» **Problem**
Please collect every line of the data below that contains the word "What", copying each line in full.

» **Excerpted records**
= Beginning of Section =

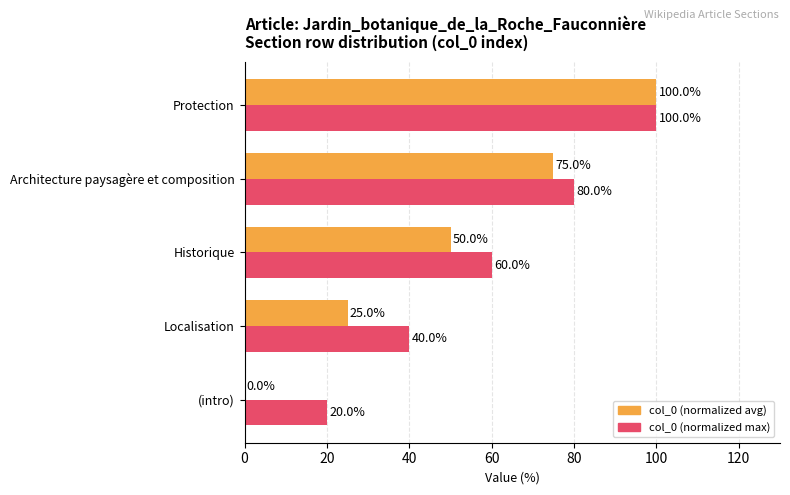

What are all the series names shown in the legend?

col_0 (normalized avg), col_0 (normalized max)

= End of Section =
= Beginning of Section =

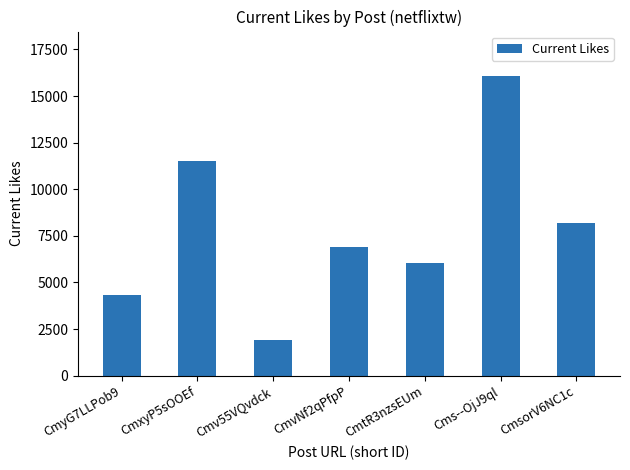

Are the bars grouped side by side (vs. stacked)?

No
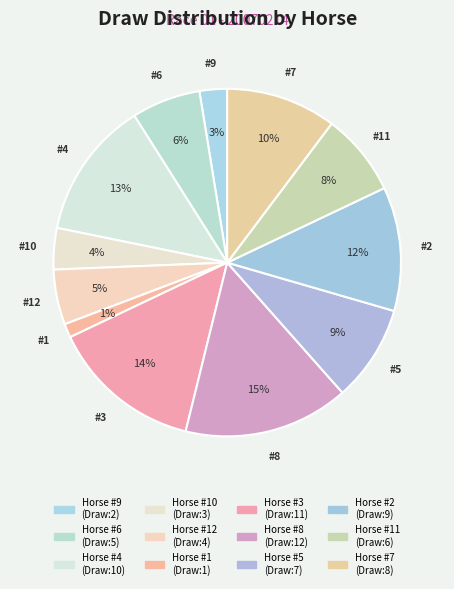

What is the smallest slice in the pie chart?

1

= End of Section =

» **Task result**
What are all the series names shown in the legend?
What is the smallest slice in the pie chart?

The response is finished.